**WHAT NEEDS TO BE DONE:** All lines below containing "nutrients" are to be listed.

(SOURCE MATERIAL)

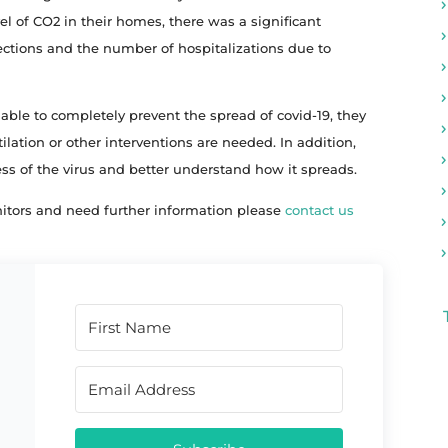
el of CO2 in their homes, there was a significant
ections and the number of hospitalizations due to
ble to completely prevent the spread of covid-19, they
ilation or other interventions are needed. In addition,
ress of the virus and better understand how it spreads.
itors and need further information please
contact us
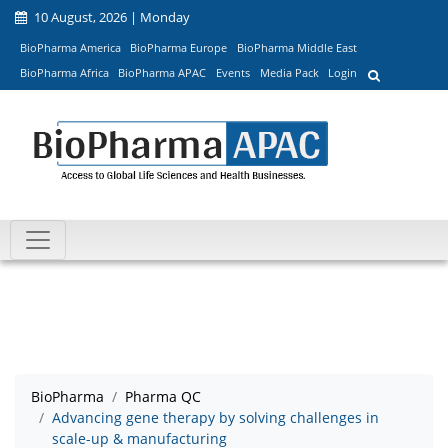
10 August, 2026 | Monday
BioPharma America
BioPharma Europe
BioPharma Middle East
BioPharma Africa
BioPharma APAC
Events
Media Pack
Login
BioPharma
Pharma QC
Advancing gene therapy by solving challenges in
scale-up & manufacturing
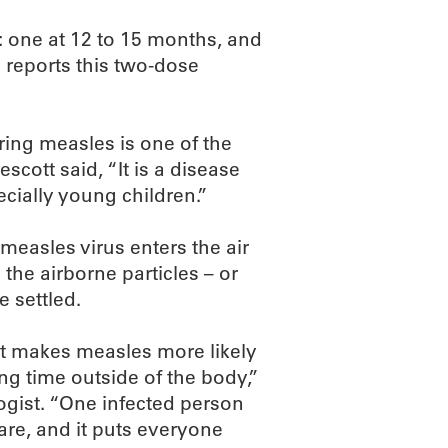
: one at 12 to 15 months, and
 reports this two-dose
ing measles is one of the
scott said, “It is a disease
pecially young children.”
easles virus enters the air
the airborne particles – or
 settled.
hat makes measles more likely
long time outside of the body,”
ogist. “One infected person
are, and it puts everyone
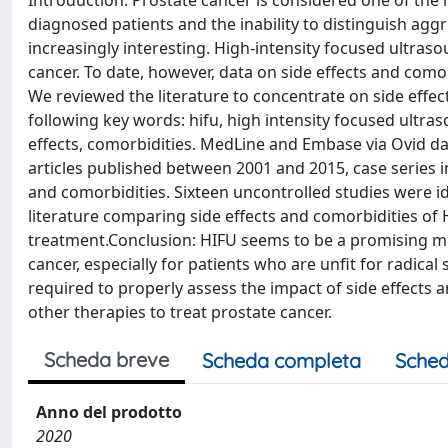
Introduction: Prostate cancer is considered one of th
diagnosed patients and the inability to distinguish ag
increasingly interesting. High-intensity focused ultrasou
cancer. To date, however, data on side effects and comor
We reviewed the literature to concentrate on side effe
following key words: hifu, high intensity focused ultraso
effects, comorbidities. MedLine and Embase via Ovid da
articles published between 2001 and 2015, case series i
and comorbidities. Sixteen uncontrolled studies were id
literature comparing side effects and comorbidities of
treatment.Conclusion: HIFU seems to be a promising min
cancer, especially for patients who are unfit for radica
required to properly assess the impact of side effects
other therapies to treat prostate cancer.
Scheda breve
Scheda completa
Sched
Anno del prodotto
2020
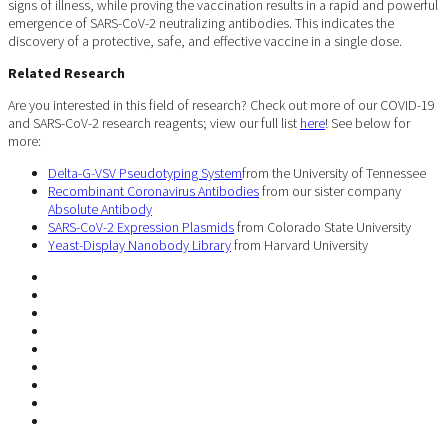
signs of illness, while proving the vaccination results in a rapid and powerful
emergence of SARS-CoV-2 neutralizing antibodies. This indicates the
discovery of a protective, safe, and effective vaccine in a single dose.
Related Research
Are you interested in this field of research? Check out more of our COVID-19
and SARS-CoV-2 research reagents; view our full list
here
! See below for
more:
Delta-G-VSV Pseudotyping System
from the University of Tennessee
Recombinant Coronavirus Antibodies
from our sister company
Absolute Antibody
SARS-CoV-2 Expression Plasmids
from Colorado State University
Yeast-Display Nanobody Library
from Harvard University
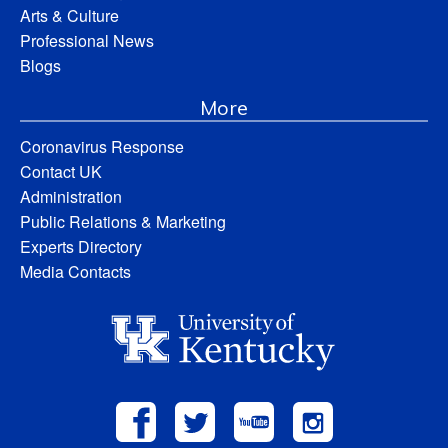
Arts & Culture
Professional News
Blogs
More
Coronavirus Response
Contact UK
Administration
Public Relations & Marketing
Experts Directory
Media Contacts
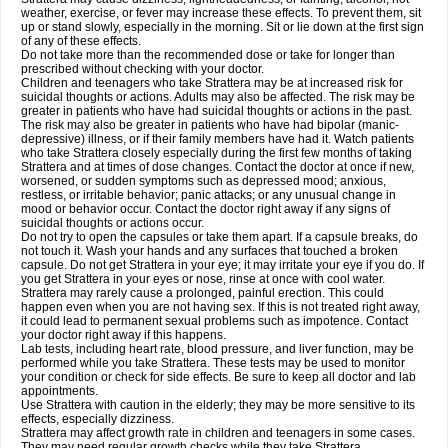
weather, exercise, or fever may increase these effects. To prevent them, sit
up or stand slowly, especially in the morning. Sit or lie down at the first sign
of any of these effects.
Do not take more than the recommended dose or take for longer than
prescribed without checking with your doctor.
Children and teenagers who take Strattera may be at increased risk for
suicidal thoughts or actions. Adults may also be affected. The risk may be
greater in patients who have had suicidal thoughts or actions in the past.
The risk may also be greater in patients who have had bipolar (manic-
depressive) illness, or if their family members have had it. Watch patients
who take Strattera closely especially during the first few months of taking
Strattera and at times of dose changes. Contact the doctor at once if new,
worsened, or sudden symptoms such as depressed mood; anxious,
restless, or irritable behavior; panic attacks; or any unusual change in
mood or behavior occur. Contact the doctor right away if any signs of
suicidal thoughts or actions occur.
Do not try to open the capsules or take them apart. If a capsule breaks, do
not touch it. Wash your hands and any surfaces that touched a broken
capsule. Do not get Strattera in your eye; it may irritate your eye if you do. If
you get Strattera in your eyes or nose, rinse at once with cool water.
Strattera may rarely cause a prolonged, painful erection. This could
happen even when you are not having sex. If this is not treated right away,
it could lead to permanent sexual problems such as impotence. Contact
your doctor right away if this happens.
Lab tests, including heart rate, blood pressure, and liver function, may be
performed while you take Strattera. These tests may be used to monitor
your condition or check for side effects. Be sure to keep all doctor and lab
appointments.
Use Strattera with caution in the elderly; they may be more sensitive to its
effects, especially dizziness.
Strattera may affect growth rate in children and teenagers in some cases.
They may need regular growth checks while they take Strattera.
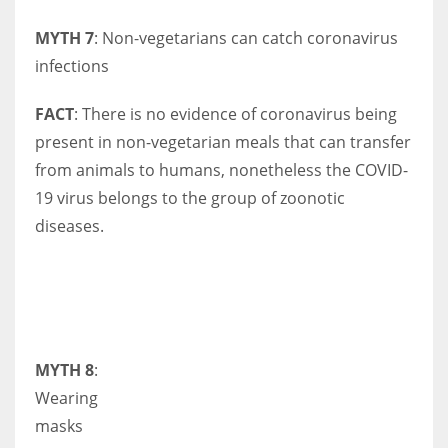
MYTH 7
: Non-vegetarians can catch coronavirus
infections
FACT
: There is no evidence of coronavirus being
present in non-vegetarian meals that can transfer
from animals to humans, nonetheless the COVID-
19 virus belongs to the group of zoonotic
diseases.
MYTH 8
:
Wearing
masks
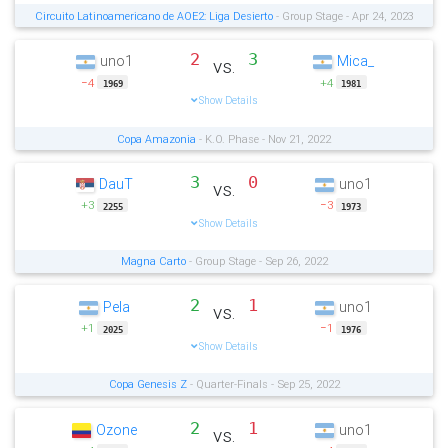
Circuito Latinoamericano de AOE2: Liga Desierto
- Group Stage - Apr 24, 2023
2
3
uno1
Mica_
vs.
−4
+4
1969
1981
Show Details
Copa Amazonia
- K.O. Phase - Nov 21, 2022
3
0
DauT
uno1
vs.
+3
−3
2255
1973
Show Details
Magna Carto
- Group Stage - Sep 26, 2022
2
1
Pela
uno1
vs.
+1
−1
2025
1976
Show Details
Copa Genesis Z
- Quarter-Finals - Sep 25, 2022
2
1
Ozone
uno1
vs.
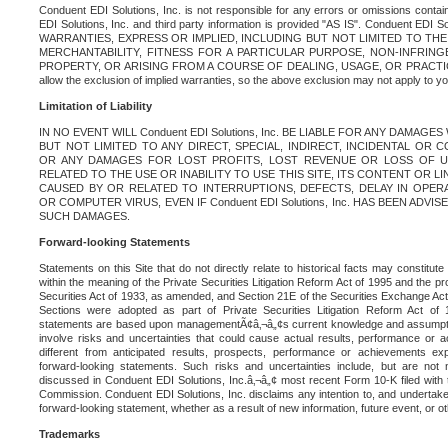
Conduent EDI Solutions, Inc. is not responsible for any errors or omissions contain
EDI Solutions, Inc. and third party information is provided "AS IS". Conduent EDI 
WARRANTIES, EXPRESS OR IMPLIED, INCLUDING BUT NOT LIMITED TO TH
MERCHANTABILITY, FITNESS FOR A PARTICULAR PURPOSE, NON-INFRIN
PROPERTY, OR ARISING FROM A COURSE OF DEALING, USAGE, OR PRACTICE. S
allow the exclusion of implied warranties, so the above exclusion may not apply to yo
Limitation of Liability
IN NO EVENT WILL Conduent EDI Solutions, Inc. BE LIABLE FOR ANY DAMAG
BUT NOT LIMITED TO ANY DIRECT, SPECIAL, INDIRECT, INCIDENTAL OR
OR ANY DAMAGES FOR LOST PROFITS, LOST REVENUE OR LOSS OF U
RELATED TO THE USE OR INABILITY TO USE THIS SITE, ITS CONTENT OR L
CAUSED BY OR RELATED TO INTERRUPTIONS, DEFECTS, DELAY IN OPER
OR COMPUTER VIRUS, EVEN IF Conduent EDI Solutions, Inc. HAS BEEN ADVI
SUCH DAMAGES.
Forward-looking Statements
Statements on this Site that do not directly relate to historical facts may constitut
within the meaning of the Private Securities Litigation Reform Act of 1995 and the pr
Securities Act of 1933, as amended, and Section 21E of the Securities Exchange Ac
Sections were adopted as part of Private Securities Litigation Reform Act of 
statements are based upon managementÃ¢â‚¬â„¢s current knowledge and assumpti
involve risks and uncertainties that could cause actual results, performance or a
different from anticipated results, prospects, performance or achievements e
forward-looking statements. Such risks and uncertainties include, but are not n
discussed in Conduent EDI Solutions, Inc.â‚¬â„¢ most recent Form 10-K filed with
Commission. Conduent EDI Solutions, Inc. disclaims any intention to, and undertakes
forward-looking statement, whether as a result of new information, future event, or o
Trademarks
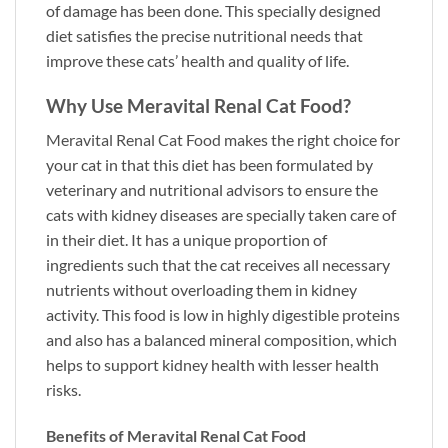
of damage has been done. This specially designed
diet satisfies the precise nutritional needs that
improve these cats’ health and quality of life.
Why Use Meravital Renal Cat Food?
Meravital Renal Cat Food
makes the right choice for
your cat in that this diet has been formulated by
veterinary and nutritional advisors to ensure the
cats with kidney diseases are specially taken care of
in their diet. It has a unique proportion of
ingredients such that the cat receives all necessary
nutrients without overloading them in kidney
activity. This food is low in highly digestible proteins
and also has a balanced mineral composition, which
helps to support kidney health with lesser health
risks.
Benefits of Meravital Renal Cat Food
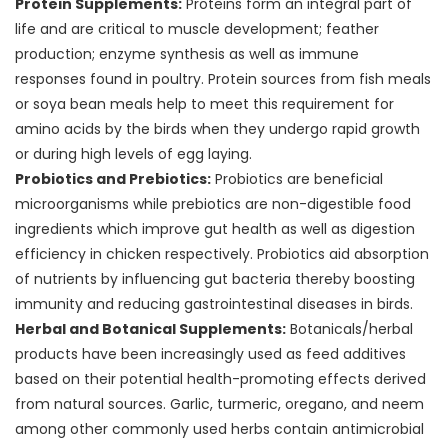
Protein Supplements:
Proteins form an integral part of
life and are critical to muscle development; feather
production; enzyme synthesis as well as immune
responses found in poultry. Protein sources from fish meals
or soya bean meals help to meet this requirement for
amino acids by the birds when they undergo rapid growth
or during high levels of egg laying.
Probiotics and Prebiotics:
Probiotics are beneficial
microorganisms while prebiotics are non-digestible food
ingredients which improve gut health as well as digestion
efficiency in chicken respectively. Probiotics aid absorption
of nutrients by influencing gut bacteria thereby boosting
immunity and reducing gastrointestinal diseases in birds.
Herbal and Botanical Supplements:
Botanicals/herbal
products have been increasingly used as feed additives
based on their potential health-promoting effects derived
from natural sources. Garlic, turmeric, oregano, and neem
among other commonly used herbs contain antimicrobial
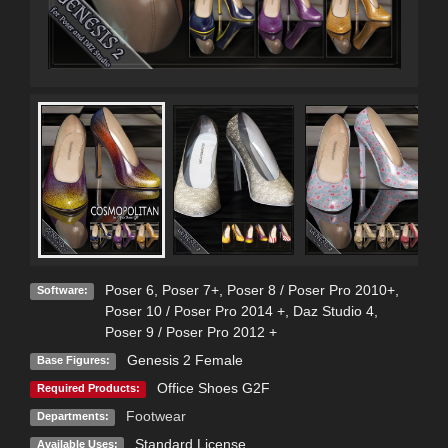
Poser 6
,
Poser 7+
,
Poser 8 / Poser Pro 2010+
,
Software:
Poser 10 / Poser Pro 2014 +
,
Daz Studio 4
,
Poser 9 / Poser Pro 2012 +
Genesis 2 Female
Base Figures:
Office Shoes G2F
Required Products:
Footwear
Departments:
Standard License
Available Uses:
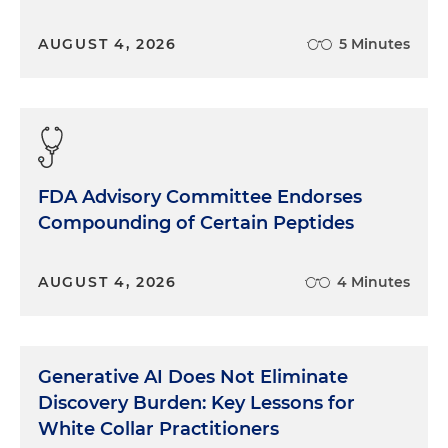
AUGUST 4, 2026
5 Minutes
FDA Advisory Committee Endorses
Compounding of Certain Peptides
AUGUST 4, 2026
4 Minutes
Generative AI Does Not Eliminate
Discovery Burden: Key Lessons for
White Collar Practitioners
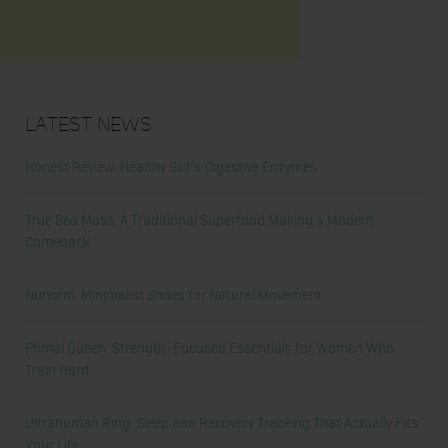
Latest News
Honest Review: Healthy Gut’s Digestive Enzymes
True Sea Moss: A Traditional Superfood Making a Modern
Comeback
Nunorm: Minimalist Shoes for Natural Movement
Primal Queen: Strength-Focused Essentials for Women Who
Train Hard
Ultrahuman Ring: Sleep and Recovery Tracking That Actually Fits
Your Life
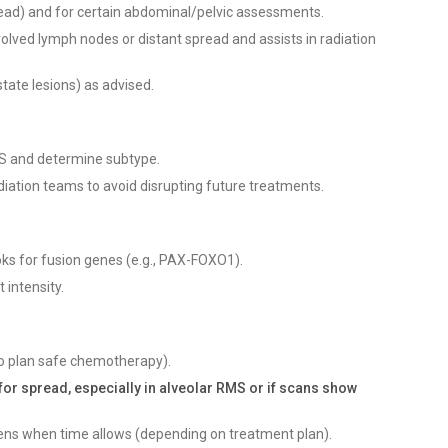
read) and for certain abdominal/pelvic assessments.
volved lymph nodes or distant spread and assists in radiation
state lesions) as advised.
RMS and determine subtype.
diation teams to avoid disrupting future treatments.
ks for fusion genes (e.g., PAX-FOXO1).
 intensity.
(to plan safe chemotherapy).
for spread, especially in alveolar RMS or if scans show
teens when time allows (depending on treatment plan).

(End SOURCE MATERIAL)

**RESPONSE BELOW:**
nutrients without overloading them in kidney
of nutrients by influencing gut bacteria thereby boosting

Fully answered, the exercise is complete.